La Dégénérescence de la Nation
L'Avenir de la Droite
Qu'est-ce qui définit les phénomènes de droite et de gauche ? Quel est par exemple le lien caché entre les positions de gauche en économie et en sécurité, ou entre les tendances de droite en économie et en sécurité (comme on le sait - deux domaines quelque peu différents) ? Et que se passera-t-il le jour d'après Bibi ? Sur l'avenir spirituel de la droite en Israël
Par : Benjamin Yedid Hachem
J'ai vu un monde à l'envers (source)
Quelle est en fait la différence fondamentale entre la droite et la gauche ? Qu'est-ce qui définit la multitude de positions différentes et étranges dans les divers domaines de la droite et de la gauche comme étant de droite ou de gauche ? Aucune position spécifique ne définit la droite et la gauche - car ils échangent leurs positions comme des ballerines (par exemple, la droite soutient aujourd'hui le plan Oslo-Trump, et la gauche soutient l'annexion-citoyenneté dans l'État d'Israël entier). Ainsi, la droite et la gauche ne se caractérisent pas par une position particulière sur scène, mais par une préférence pour un certain type de mouvement en son sein. La droite aime les vecteurs et les dérivées négatives, tandis que la gauche aime les vecteurs et les dérivées positives. Il n'y a pas de droite et de gauche - il y a une méthode de droite et une méthode de gauche pour apprendre de la réalité, et elles sont opposées.

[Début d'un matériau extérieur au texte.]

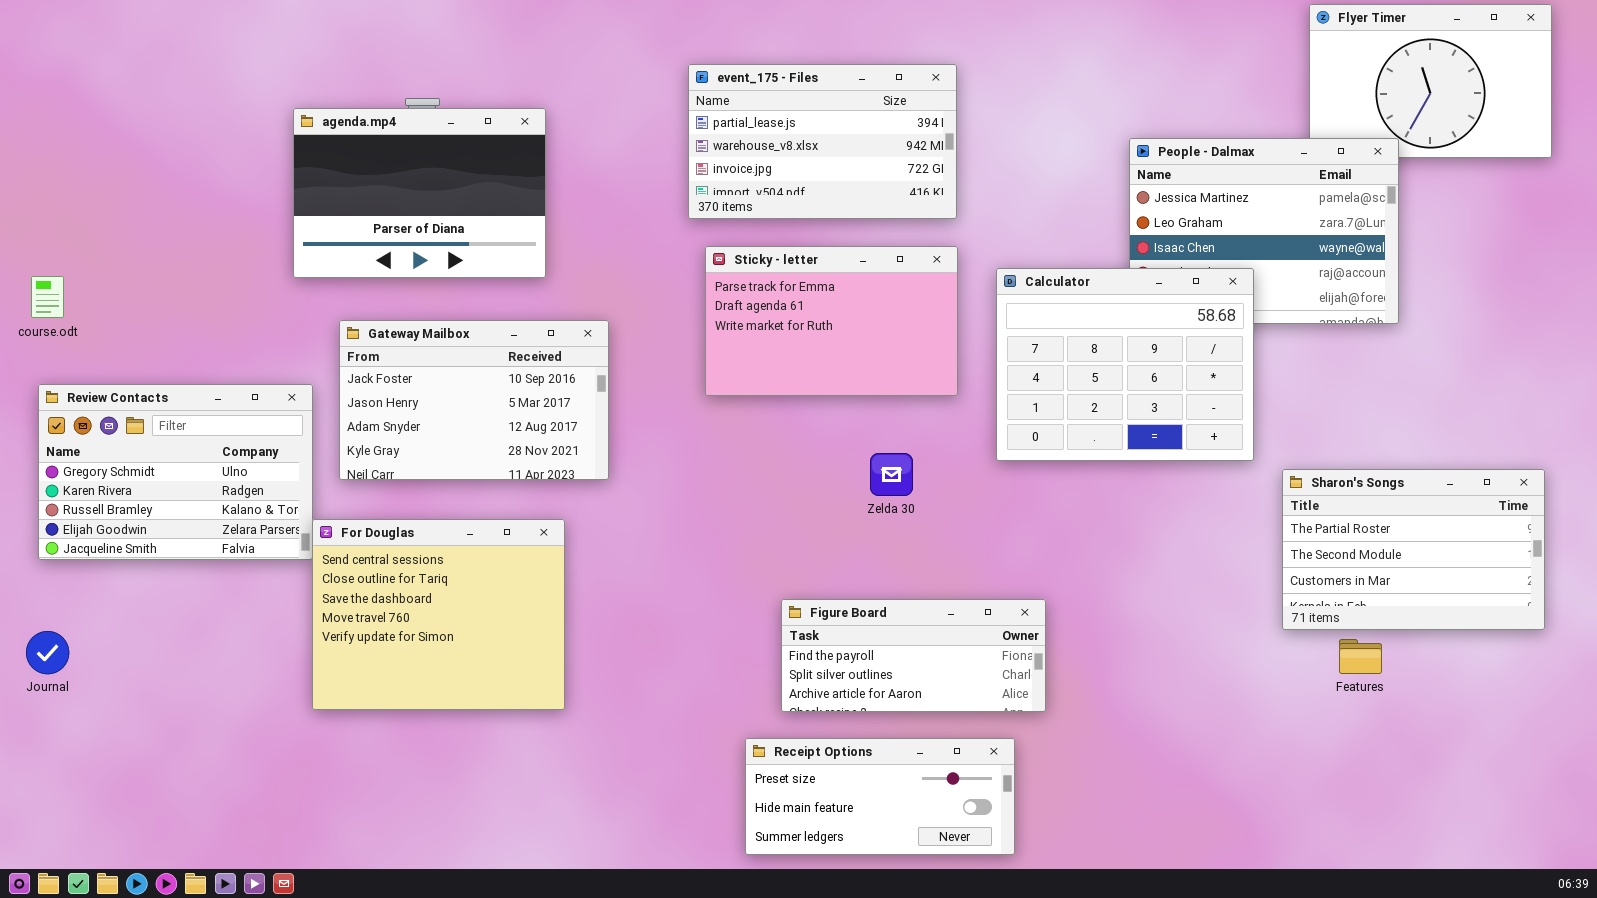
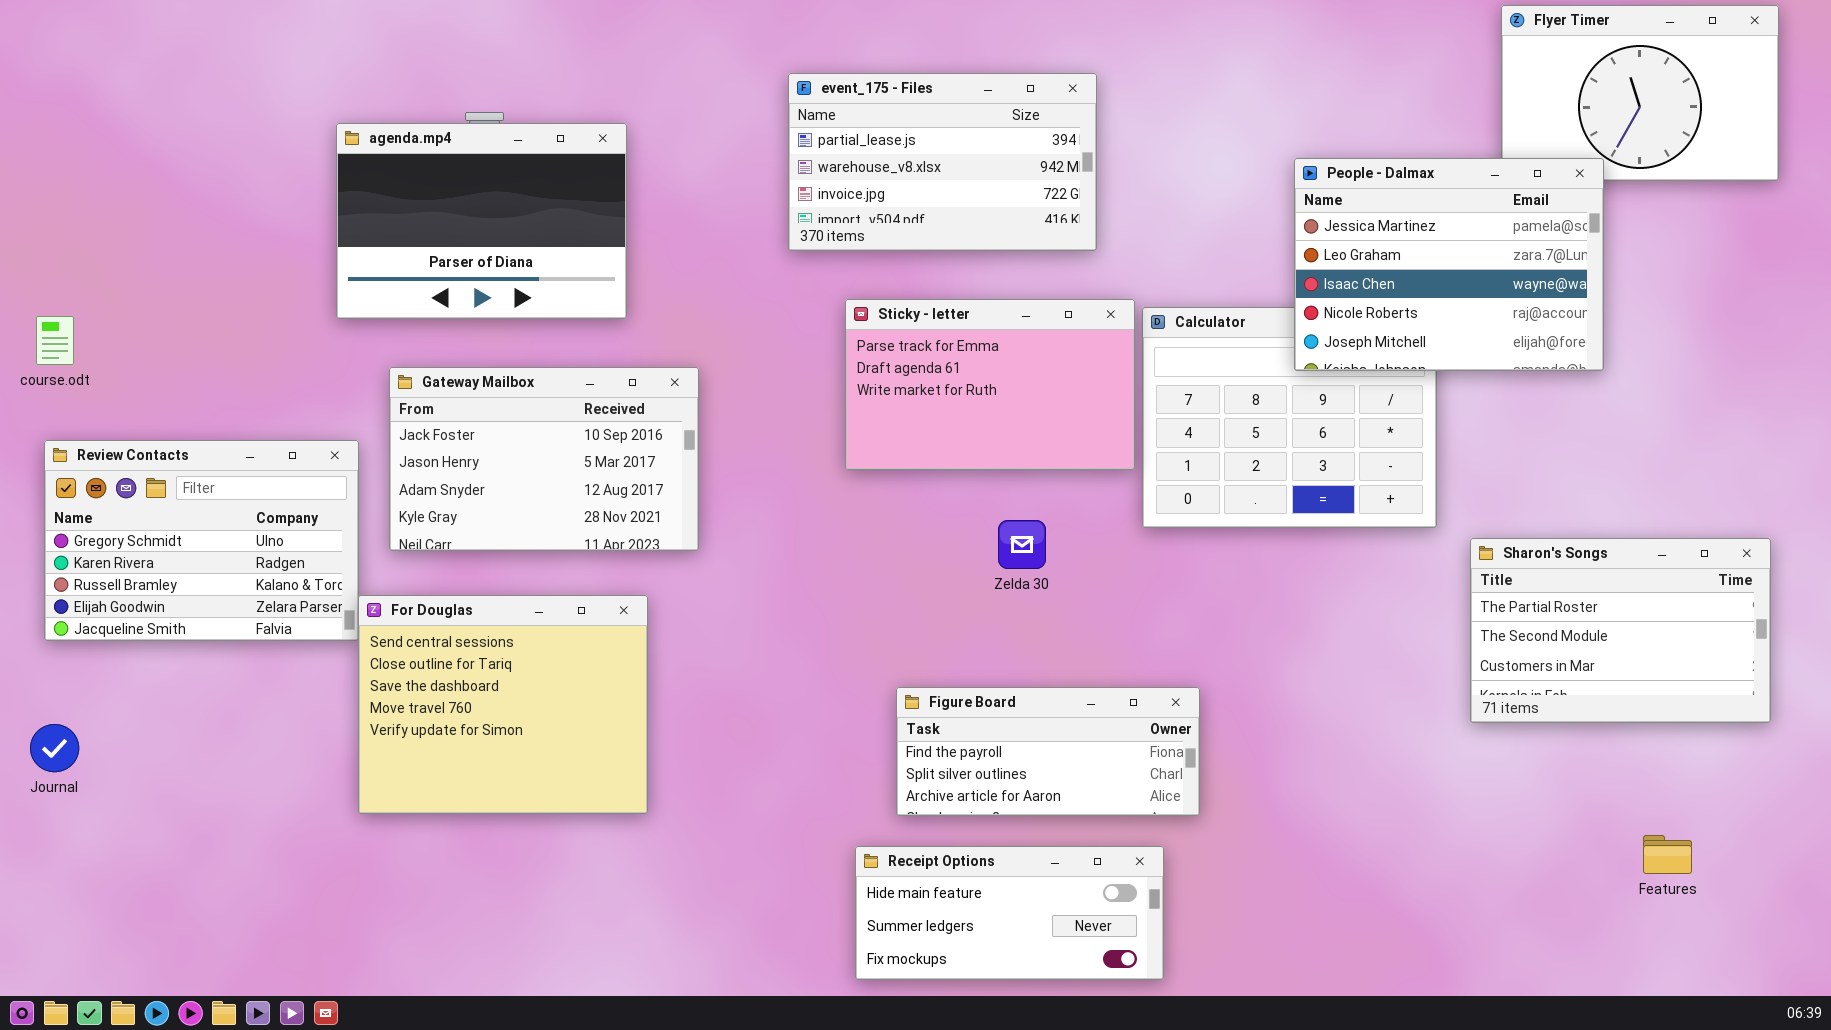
People - Dalmax: [1129,138,1399,324] -> [1294,158,1604,371], raised
Sticky - letter: [705,246,958,396] -> [845,299,1135,470], moved
Features: [1339,639,1382,674] -> [1643,835,1692,874], moved
Receipt Options: [745,738,1015,855] -> [855,846,1164,980], scrolled down 1 row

Qu'est-ce qu'un vecteur négatif et qu'est-ce qu'un apprentissage de droite de la réalité ? La croyance que la réalité se caractérise par des dérivées négatives, c'est-à-dire qu'une action dans une certaine direction créera naturellement une réaction dans la direction opposée : qui épargne sa verge hait son fils, qui a pitié des cruels finira par être cruel envers les miséricordieux, le chemin de l'enfer est pavé de bonnes intentions, on ne nomme pas un dirigeant public sans qu'il ait un panier de reptiles [expression désignant des secrets compromettants] derrière lui, il ne faut pas être naïf et avoir l'âme sensible, venu pour réparer et finit par détruire, le rétablissement de la dissuasion, la paix se fait avec des ennemis vaincus, les punitions sévères dissuadent les criminels, la main invisible transforme la cupidité en prospérité sociale (et inversement : une politique de charité est antisociale et l'aide sociale crée la pauvreté), l'enrichissement des riches est bon pour les pauvres, l'influence des réactions négatives en économie est décisive - donc une action bénéfique a généralement l'effet inverse comme incitation (et vice versa - bien sûr ! "Vice versa" c'est l'idée. Les allocations chômage sont une incitation négative au travail). En bref : il faut être dur et sévère et "mauvais" pour faire le bien, et celui qui essaie de faire le bien en étant "bon" est le véritable "mal" (en économie, en société, dans la police, dans l'éducation, dans la sécurité). L'action dans une direction - et le résultat dans la direction opposée.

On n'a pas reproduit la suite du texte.